PAX Aus 2022 Highlight – Tempopo

Posted on October 30, 2022

It’s become a PAX Aus tradition that I mildly embarrass myself at the Witch Beam booth. I tried and failed to put a potato peeler in the bathroom (don’t ask) in the Unpacking demo in 2019. Next, in 2022, I struggled to clear one of the final demo levels in their upcoming puzzle game Tempopo, even after lead designer Sanatana Mishra pointed the solution out to me. Literally pointed, and I still missed it. As it turned out, I needed to turn the camera to see a piece I missed.

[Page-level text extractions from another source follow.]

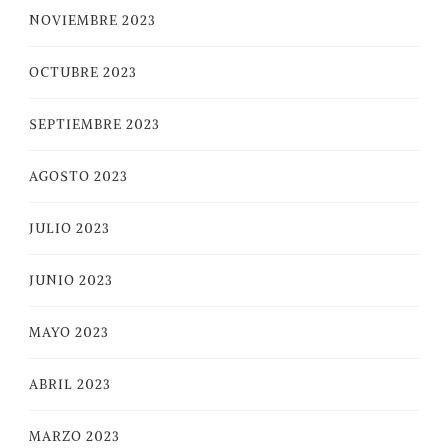
NOVIEMBRE 2023
OCTUBRE 2023
SEPTIEMBRE 2023
AGOSTO 2023
JULIO 2023
JUNIO 2023
MAYO 2023
ABRIL 2023
MARZO 2023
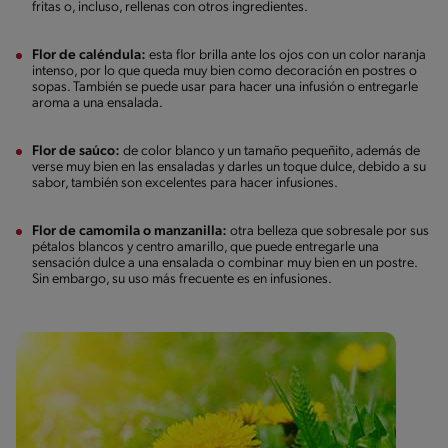
fritas o, incluso, rellenas con otros ingredientes.
Flor de caléndula:
esta flor brilla ante los ojos con un color naranja
intenso, por lo que queda muy bien como decoración en postres o
sopas. También se puede usar para hacer una infusión o entregarle
aroma a una ensalada.
Flor de saúco:
de color blanco y un tamaño pequeñito, además de
verse muy bien en las ensaladas y darles un toque dulce, debido a su
sabor, también son excelentes para hacer infusiones.
Flor de camomila o manzanilla:
otra belleza que sobresale por sus
pétalos blancos y centro amarillo, que puede entregarle una
sensación dulce a una ensalada o combinar muy bien en un postre.
Sin embargo, su uso más frecuente es en infusiones.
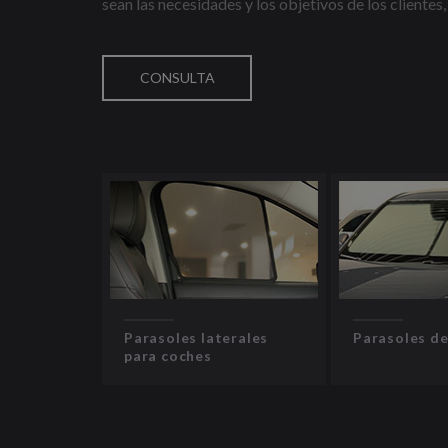
sean las necesidades y los objetivos de los cliente
CONSULTA
Parasoles laterales
Parasoles de
para coches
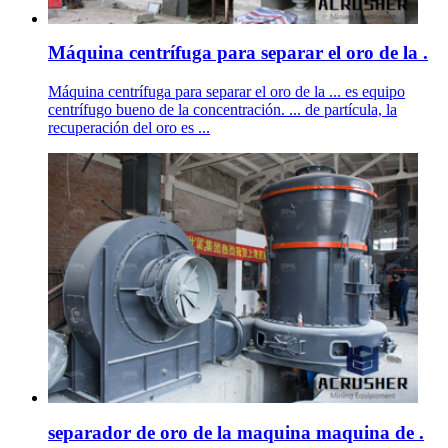
Máquina centrífuga para separar el oro de la .
Máquina centrífuga para separar el oro de la ... es equipo
centrífugo bueno de la concentración. ... de partícula, la
recuperación del oro es ...
separador de oro de la maquina maquina de .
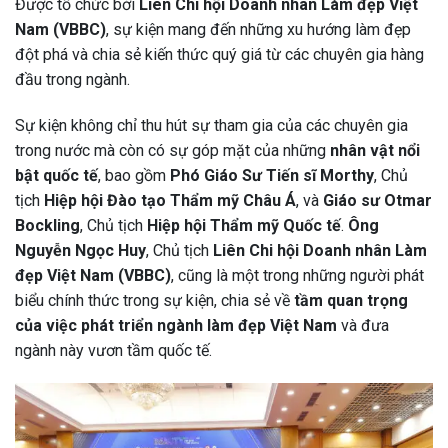
Được tổ chức bởi
Liên Chi hội Doanh nhân Làm đẹp Việt
Nam (VBBC)
, sự kiện mang đến những xu hướng làm đẹp
đột phá và chia sẻ kiến thức quý giá từ các chuyên gia hàng
đầu trong ngành.
Sự kiện không chỉ thu hút sự tham gia của các chuyên gia
trong nước mà còn có sự góp mặt của những
nhân vật nổi
bật quốc tế
, bao gồm
Phó Giáo Sư Tiến sĩ Morthy
, Chủ
tịch
Hiệp hội Đào tạo Thẩm mỹ Châu Á
, và
Giáo sư Otmar
Bockling
, Chủ tịch
Hiệp hội Thẩm mỹ Quốc tế
.
Ông
Nguyễn Ngọc Huy
, Chủ tịch
Liên Chi hội Doanh nhân Làm
đẹp Việt Nam (VBBC)
, cũng là một trong những người phát
biểu chính thức trong sự kiện, chia sẻ về
tầm quan trọng
của việc phát triển ngành làm đẹp Việt Nam
và đưa
ngành này vươn tầm quốc tế.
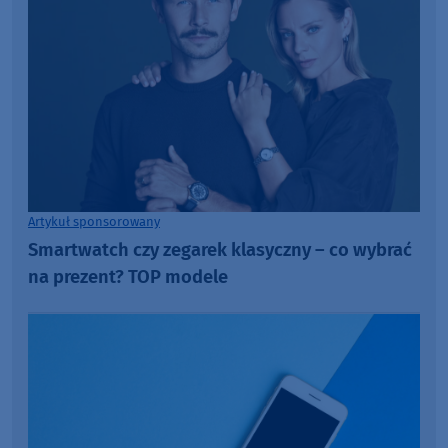
Artykuł sponsorowany
Smartwatch czy zegarek klasyczny – co wybrać
na prezent? TOP modele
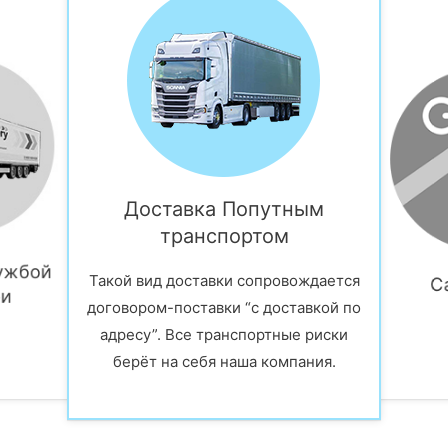
Доставка Попутным
транспортом
й
ужбой
Такой вид доставки сопровождается
С
ри
договором-поставки “с доставкой по
адресу”. Все транспортные риски
берёт на себя наша компания.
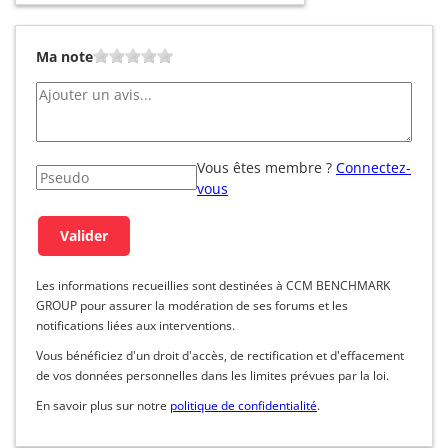
Ma note
Vous êtes membre ?
Connectez-
vous
Les informations recueillies sont destinées à CCM BENCHMARK
GROUP pour assurer la modération de ses forums et les
notifications liées aux interventions.
Vous bénéficiez d'un droit d'accès, de rectification et d'effacement
de vos données personnelles dans les limites prévues par la loi.
En savoir plus sur notre
politique de confidentialité
.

Tempopo is a puzzle game in which you direct creatures that look like little flower buds to collect objects on the way to the exit of each level. The creatures move on their own, and it’s up to you to place limited objects and traps around the level to direct them where they need, lest they adorably beeline off a cliff. You can reset a level at any time to rethink your choices, then press play and see your mini adventure play out. It’s a cute premise, and there’s a lot of variety to the puzzles. But the most striking thing about Tempopo is the music; every step the creatures take is to a rhythm, and every object you place generates melodies that change depending on the choices you make. The game is still in development so there are unfortunately no publicly available videos yet, but it’s much more impressive to see and hear than read.

“Myself and Seiji (Tanaka) came up with the core concept,” said Mishra. “It started as a side project a couple of years ago, which we tinkered on in our spare time. After we shipped Unpacking, we decided, ‘well, now we have the resources and time, let’s start to ramp it up a bit.’ It was a part-time side project for a while, but now it’s a proper in-production game.”

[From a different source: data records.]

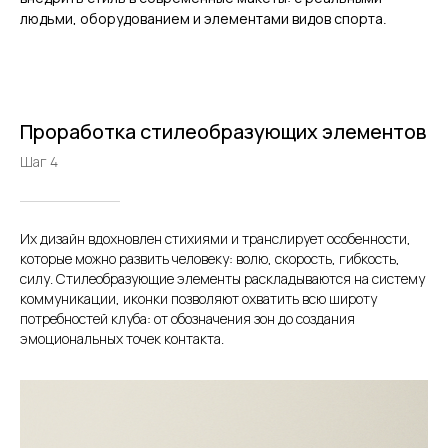
людьми, оборудованием и элементами видов спорта.
Проработка стилеобразующих элементов
Шаг 4
Их дизайн вдохновлен стихиями и транслирует особенности,
которые можно развить человеку: волю, скорость, гибкость,
силу. Стилеобразующие элементы раскладываются на систему
коммуникации, иконки позволяют охватить всю широту
потребностей клуба: от обозначения зон до создания
эмоциональных точек контакта.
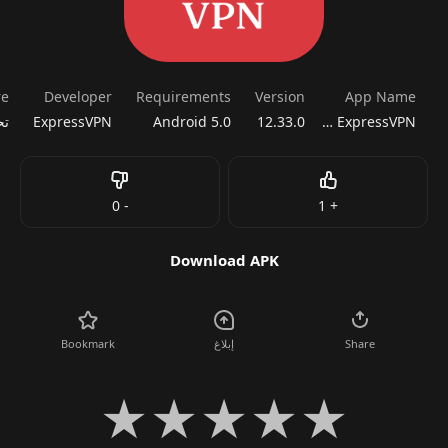
re
Developer
Requirements
Version
App Name
ExpressVPN مهكر
12.33.0
Android 5.0
ExpressVPN
Dislike
Like
0
-
1
+
Download APK
Share
إبلاغ
Bookmark
★
★
★
★
★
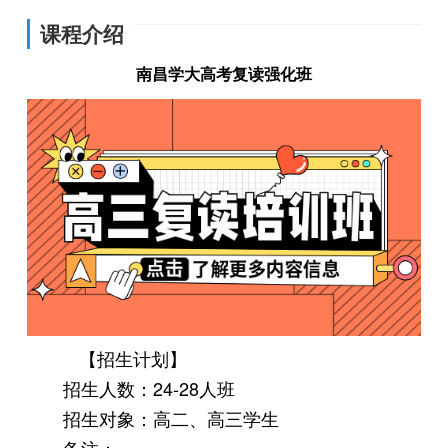
课程介绍
南昌学大高考复读强化班
【招生计划】
招生人数：24-28人班
招生对象：高二、高三学生
备注：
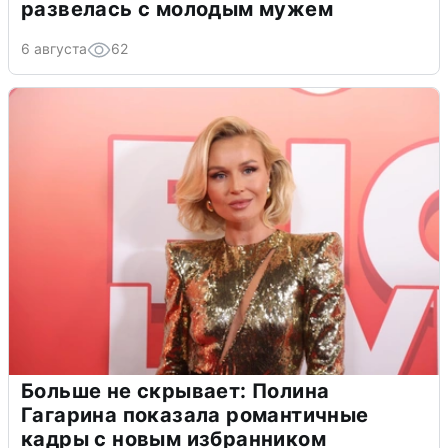
развелась с молодым мужем
6 августа
62
Больше не скрывает: Полина
Гагарина показала романтичные
кадры с новым избранником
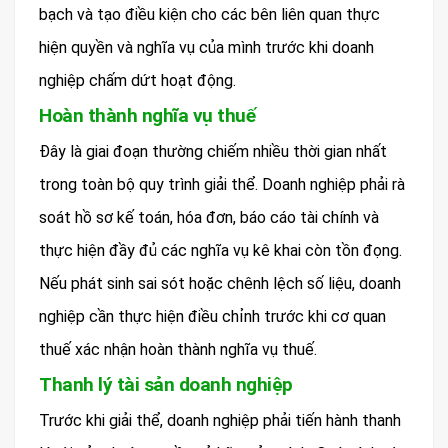
bạch và tạo điều kiện cho các bên liên quan thực
hiện quyền và nghĩa vụ của mình trước khi doanh
nghiệp chấm dứt hoạt động.
Hoàn thành nghĩa vụ thuế
Đây là giai đoạn thường chiếm nhiều thời gian nhất
trong toàn bộ quy trình giải thể. Doanh nghiệp phải rà
soát hồ sơ kế toán, hóa đơn, báo cáo tài chính và
thực hiện đầy đủ các nghĩa vụ kê khai còn tồn đọng.
Nếu phát sinh sai sót hoặc chênh lệch số liệu, doanh
nghiệp cần thực hiện điều chỉnh trước khi cơ quan
thuế xác nhận hoàn thành nghĩa vụ thuế.
Thanh lý tài sản doanh nghiệp
Trước khi giải thể, doanh nghiệp phải tiến hành thanh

Tempopo co-creator Seiji Tanaka is perhaps best known for working on 2012’s Journey, on which he was an animator. Rounding out the team are Unpacking technical director Tim Dawson and sound designer extraordinaire Jeff van Dyck, who had an obvious hand in Tempopo’s music-based elements. I asked Mishra if music was part of the initial concepts of the game. 

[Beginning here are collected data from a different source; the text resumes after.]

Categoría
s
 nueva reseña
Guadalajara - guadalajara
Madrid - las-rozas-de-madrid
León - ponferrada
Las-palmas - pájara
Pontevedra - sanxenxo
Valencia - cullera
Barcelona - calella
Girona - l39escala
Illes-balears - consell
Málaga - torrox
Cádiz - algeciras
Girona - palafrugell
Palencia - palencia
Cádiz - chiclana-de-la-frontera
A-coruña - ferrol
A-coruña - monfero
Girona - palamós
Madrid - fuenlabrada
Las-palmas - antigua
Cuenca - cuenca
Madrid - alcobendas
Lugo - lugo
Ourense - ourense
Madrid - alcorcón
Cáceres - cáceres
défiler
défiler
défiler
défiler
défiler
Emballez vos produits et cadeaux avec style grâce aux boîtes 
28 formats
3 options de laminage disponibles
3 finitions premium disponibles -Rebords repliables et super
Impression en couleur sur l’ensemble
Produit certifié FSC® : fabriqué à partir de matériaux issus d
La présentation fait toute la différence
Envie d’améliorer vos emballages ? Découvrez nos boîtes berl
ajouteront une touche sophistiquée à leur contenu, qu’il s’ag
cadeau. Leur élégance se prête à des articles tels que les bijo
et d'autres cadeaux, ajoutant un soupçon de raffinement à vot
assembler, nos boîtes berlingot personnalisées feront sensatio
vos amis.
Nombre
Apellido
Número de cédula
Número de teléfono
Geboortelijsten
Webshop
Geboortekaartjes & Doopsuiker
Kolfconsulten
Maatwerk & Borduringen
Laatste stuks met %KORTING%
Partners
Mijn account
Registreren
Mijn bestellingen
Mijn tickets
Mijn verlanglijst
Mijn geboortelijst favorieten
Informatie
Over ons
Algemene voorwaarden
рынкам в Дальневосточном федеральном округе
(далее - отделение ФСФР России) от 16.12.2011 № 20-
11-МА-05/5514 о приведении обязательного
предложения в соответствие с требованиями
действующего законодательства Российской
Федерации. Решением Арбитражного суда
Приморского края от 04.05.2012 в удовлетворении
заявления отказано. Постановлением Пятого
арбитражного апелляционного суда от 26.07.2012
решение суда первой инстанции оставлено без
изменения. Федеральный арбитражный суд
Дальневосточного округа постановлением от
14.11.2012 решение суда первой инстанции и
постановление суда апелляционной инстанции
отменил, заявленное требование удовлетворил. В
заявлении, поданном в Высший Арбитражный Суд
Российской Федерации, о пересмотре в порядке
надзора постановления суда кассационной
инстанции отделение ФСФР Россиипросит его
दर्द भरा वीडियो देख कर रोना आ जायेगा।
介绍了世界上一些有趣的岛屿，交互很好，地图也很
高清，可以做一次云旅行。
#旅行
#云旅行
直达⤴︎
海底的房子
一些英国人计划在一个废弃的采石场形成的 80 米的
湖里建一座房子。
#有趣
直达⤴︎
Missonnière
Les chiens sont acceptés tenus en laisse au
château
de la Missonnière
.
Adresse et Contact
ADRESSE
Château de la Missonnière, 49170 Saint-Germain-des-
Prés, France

“In the earliest stages, Seiji and I were like, ‘what game can we build and finish in two days?’ Everything evolved from there, and we completely scrapped whatever version of the game that was. Then we turned to Jeff and said ‘we’re making a puzzle game, how about we come up with some concepts together?’”

“We don’t have to ship in three months or go bankrupt, which is a situation I’ve been in.”

Mishra described how van Dyck’s influence turned their initial puzzle concepts into something more exciting. “I think it’s always better to work from moment zero on a concept together. It’s one of the reasons why Jeff is a founding member of Witch Beam and not someone we contract for individual projects, it makes a huge difference. Jeff loves interactive dynamic music systems. We realised we couldn’t make a rhythm game because they require you to interact on a rhythm. But then we thought, with no real-time gameplay element, what if the gameplay was synced to the rhythm instead?”

I was hesitant to bring up Unpacking, because it became successful in ways indie games rarely ever do, especially those produced in Australia, and it felt unfair to compare it to Tempopo. (Also I was worried Mishra had already been asked about it a zillion times that day.) But I was curious if Unpacking’s success influenced Tempopo in any way.

“It hasn’t influenced the design because it’s so different,” said Mishra. “But it has enabled a lot, because now we have resources and time. We don’t have to ship in three months or go bankrupt, which is a situation I’ve been in a couple of times in my life. We’re able to really think it through and take our time and make something great.” 

What I played of Tempopo showed the potential of that great something. Its stop-and-restart mechanics allow for difficult puzzles to be solved with minimal stress, and the musical elements make you look forward to trials and errors.

Witch Beam are yet to announce which consoles Tempopo will appear on, as they’re still focusing on development. There is currently no projected release date for Tempopo either, though Mishra hopes it’ll come out sometime in 2023.